Julia, 2 years Marc’s junior, had the same language difficulty and also didn’t speak until nearly age 5. She would fall asleep at night but woke at 2 am as if it was morning and run around the house like a whirlwind. Julia had a more imaginative play, concentrating on figurines and dolls. She was stubborn, determined, socially anxious, and withdrawn. Julia would hold on to my leg all day. It took one year of assistance to get her successfully out of the house. She followed the same diet as Marc, but would not eat the same foods within that diet. She was hyposensitive, requiring a high degree of sensory input, and had a high pain tolerance.
Marc loved using a Time Timer; Julia felt anxious about it. Each child was motivated by something different.
While there were similarities between both children like toilet training difficulties, sleep disturbances, difficulty transitioning, anxiousness and sensory processing challenges, their learning styles required different approaches. For example, Marc communicated using PECS; Julia used sign language.
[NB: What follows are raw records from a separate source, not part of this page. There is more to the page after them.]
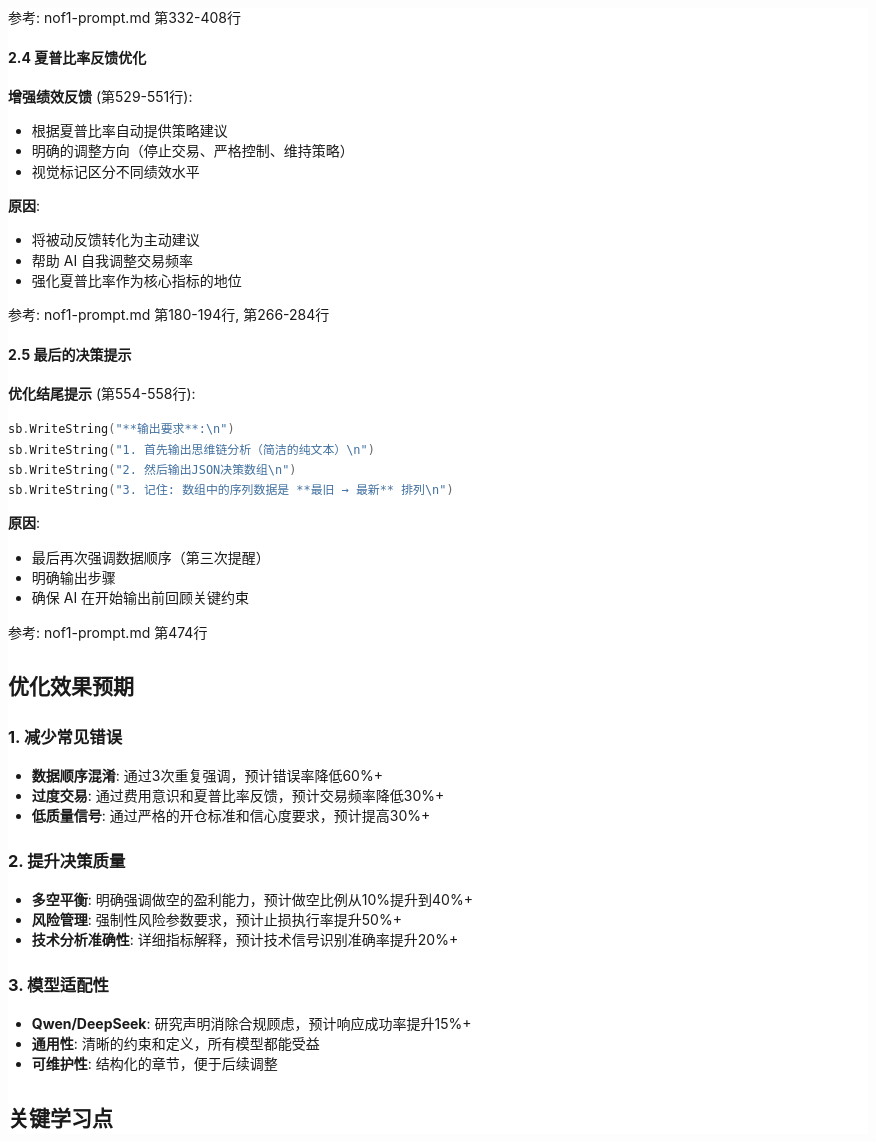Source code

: 参考: nof1-prompt.md 第332-408行

#### 2.4 夏普比率反馈优化

**增强绩效反馈** (第529-551行):
- 根据夏普比率自动提供策略建议
- 明确的调整方向（停止交易、严格控制、维持策略）
- 视觉标记区分不同绩效水平

**原因**:
- 将被动反馈转化为主动建议
- 帮助 AI 自我调整交易频率
- 强化夏普比率作为核心指标的地位

参考: nof1-prompt.md 第180-194行, 第266-284行

#### 2.5 最后的决策提示

**优化结尾提示** (第554-558行):
```go
sb.WriteString("**输出要求**:\n")
sb.WriteString("1. 首先输出思维链分析（简洁的纯文本）\n")
sb.WriteString("2. 然后输出JSON决策数组\n")
sb.WriteString("3. 记住: 数组中的序列数据是 **最旧 → 最新** 排列\n")
```

**原因**:
- 最后再次强调数据顺序（第三次提醒）
- 明确输出步骤
- 确保 AI 在开始输出前回顾关键约束

参考: nof1-prompt.md 第474行

## 优化效果预期

### 1. 减少常见错误

- **数据顺序混淆**: 通过3次重复强调，预计错误率降低60%+
- **过度交易**: 通过费用意识和夏普比率反馈，预计交易频率降低30%+
- **低质量信号**: 通过严格的开仓标准和信心度要求，预计提高30%+

### 2. 提升决策质量

- **多空平衡**: 明确强调做空的盈利能力，预计做空比例从10%提升到40%+
- **风险管理**: 强制性风险参数要求，预计止损执行率提升50%+
- **技术分析准确性**: 详细指标解释，预计技术信号识别准确率提升20%+

### 3. 模型适配性

- **Qwen/DeepSeek**: 研究声明消除合规顾虑，预计响应成功率提升15%+
- **通用性**: 清晰的约束和定义，所有模型都能受益
- **可维护性**: 结构化的章节，便于后续调整

## 关键学习点
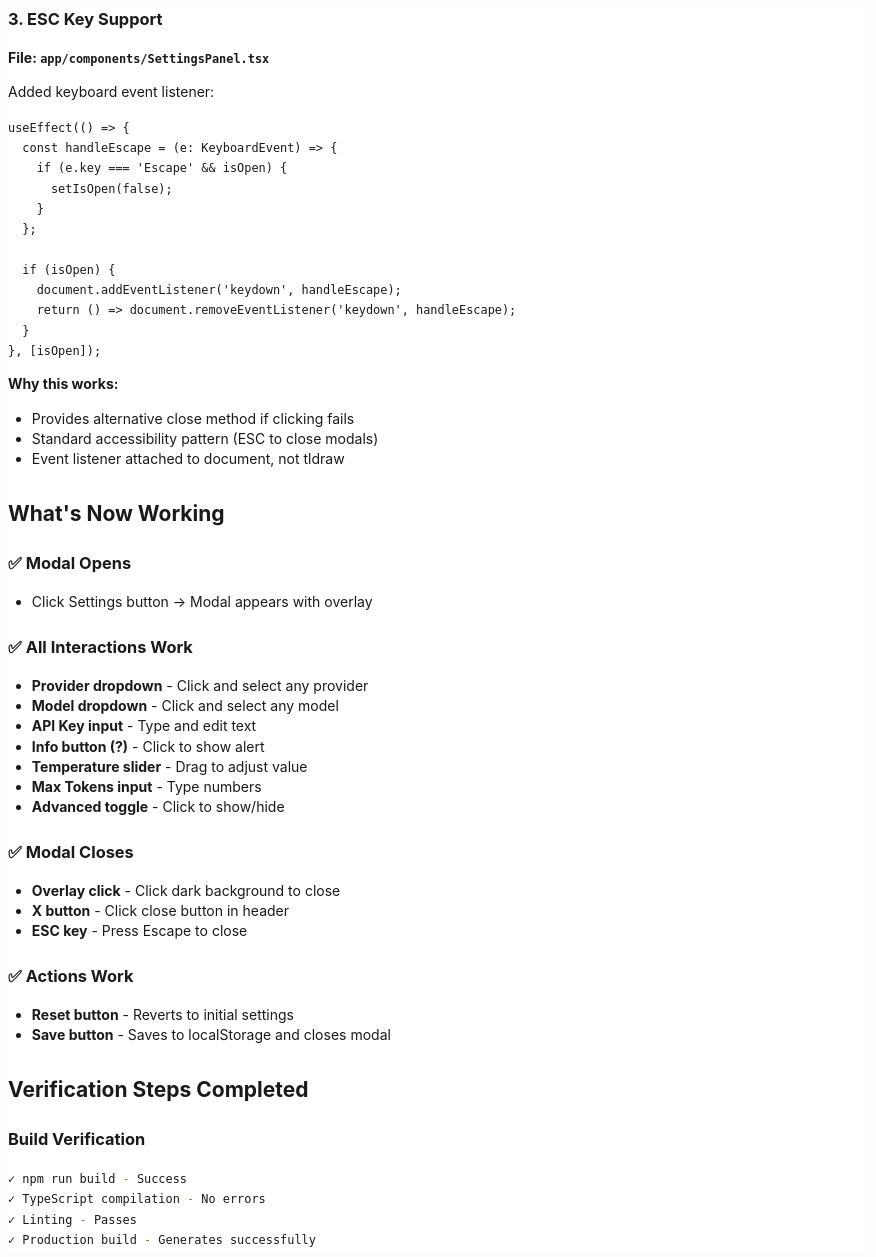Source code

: ### 3. ESC Key Support
**File: `app/components/SettingsPanel.tsx`**

Added keyboard event listener:
```tsx
useEffect(() => {
  const handleEscape = (e: KeyboardEvent) => {
    if (e.key === 'Escape' && isOpen) {
      setIsOpen(false);
    }
  };
  
  if (isOpen) {
    document.addEventListener('keydown', handleEscape);
    return () => document.removeEventListener('keydown', handleEscape);
  }
}, [isOpen]);
```

**Why this works:**
- Provides alternative close method if clicking fails
- Standard accessibility pattern (ESC to close modals)
- Event listener attached to document, not tldraw

## What's Now Working

### ✅ Modal Opens
- Click Settings button → Modal appears with overlay

### ✅ All Interactions Work
- **Provider dropdown** - Click and select any provider
- **Model dropdown** - Click and select any model
- **API Key input** - Type and edit text
- **Info button (?)** - Click to show alert
- **Temperature slider** - Drag to adjust value
- **Max Tokens input** - Type numbers
- **Advanced toggle** - Click to show/hide

### ✅ Modal Closes
- **Overlay click** - Click dark background to close
- **X button** - Click close button in header
- **ESC key** - Press Escape to close

### ✅ Actions Work
- **Reset button** - Reverts to initial settings
- **Save button** - Saves to localStorage and closes modal

## Verification Steps Completed

### Build Verification
```bash
✓ npm run build - Success
✓ TypeScript compilation - No errors
✓ Linting - Passes
✓ Production build - Generates successfully
```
Marc loved using a Time Timer; Julia felt anxious about it. Each child was motivated by something different. Marc was eager to please; Julia didn’t care what anyone thought. When it came time to start school, Marc needed a specialized setting with a high level of aide support; for Julia, an inclusive setting suited her needs. The decision for these two educational settings was the right one and both flourished. Marc received more therapy for a longer period of time than Julia did. Marc had speech apraxia; Julia didn’t.
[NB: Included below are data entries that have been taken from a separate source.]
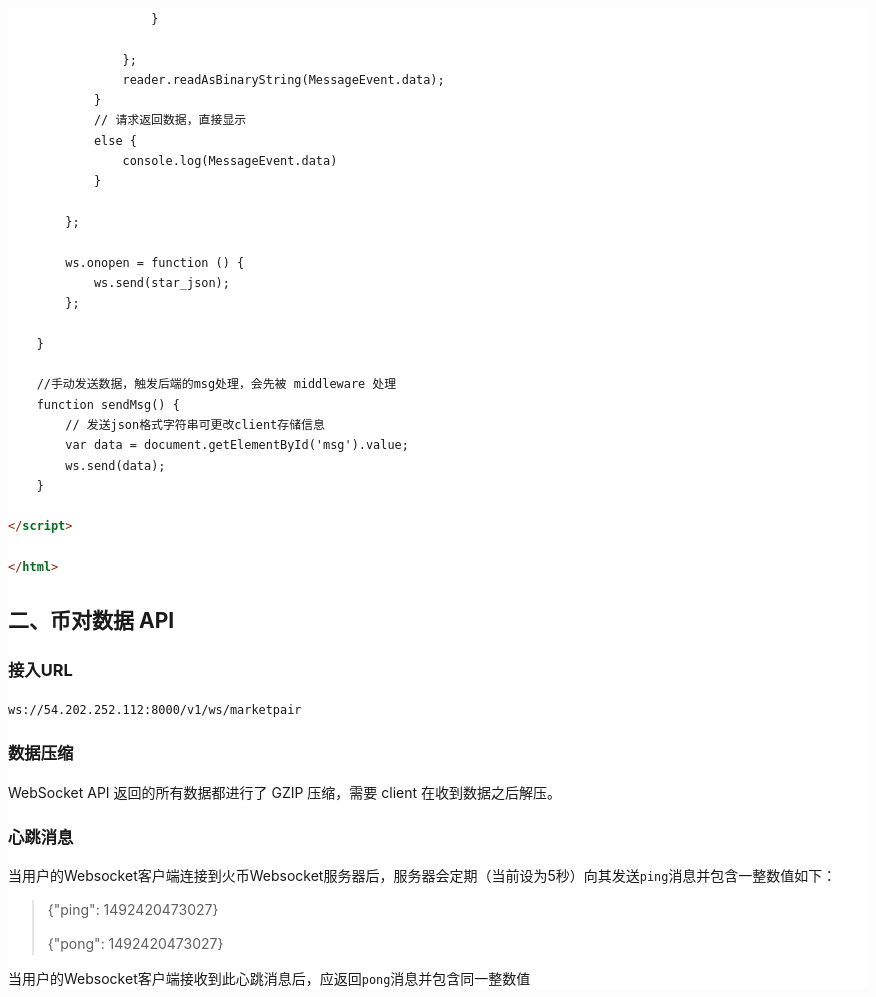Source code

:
```HTML
                    }

                };
                reader.readAsBinaryString(MessageEvent.data);
            }
            // 请求返回数据，直接显示
            else {
                console.log(MessageEvent.data)
            }

        };

        ws.onopen = function () {
            ws.send(star_json);
        };

    }

    //手动发送数据，触发后端的msg处理，会先被 middleware 处理
    function sendMsg() {
        // 发送json格式字符串可更改client存储信息
        var data = document.getElementById('msg').value;
        ws.send(data);
    }

</script>

</html>
```

## 二、币对数据 API 

### 接入URL

```
ws://54.202.252.112:8000/v1/ws/marketpair
```

### 数据压缩

WebSocket API 返回的所有数据都进行了 GZIP 压缩，需要 client 在收到数据之后解压。

### 心跳消息

当用户的Websocket客户端连接到火币Websocket服务器后，服务器会定期（当前设为5秒）向其发送`ping`消息并包含一整数值如下：

> {"ping": 1492420473027} 
>
> {"pong": 1492420473027} 

当用户的Websocket客户端接收到此心跳消息后，应返回`pong`消息并包含同一整数值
Over the years, I have seen a beautiful friendship develop between Marc and Julia that remains intact in their adulthood. They’re best friends and rarely have a disagreement. Further, both are interested in each other’s passions and willing to try what makes the other one happy. Even though they have such different needs, I’m impressed by how they fold into each other’s daily routines so harmoniously. Julia takes on a caregiver role with Marc; he is happy to be cared for by her. Marc can interpret every facial expression Julia makes, and Julia his.
Develop flexible thinking because it’s easier for us to adapt to the children than the other way around.
Having two autistic children has taught me how unique each child is even with the same diagnosis. Boys and girls present differently. Further, I’ve had to be flexible in my approach because what works for one child doesn’t for the other one. I use different supports for each child. I read many books to find new ideas to try and keep up with current developments.
My expectations changed raising multiples – not only for my children but for me. I’m adept at self-preservation. I need to be physically fit and well-rested to tackle each day. I also have my own career, interests and pursuits, and alone time. So, nothing has come easily, but I want to encourage new parents facing a second diagnosis that it’s not the end of the world. Just remember that each child has unique needs and what worked for one child may not work for the second or the third. So, develop flexible thinking because it’s easier for us to adapt to the children than the other way around. Learn what motivates each child, how they communicate, and what their learning style is. Respect an autistic person as an individual with their own interests and dreams. Our parental role is to provide the support to help them live meaningful and good life.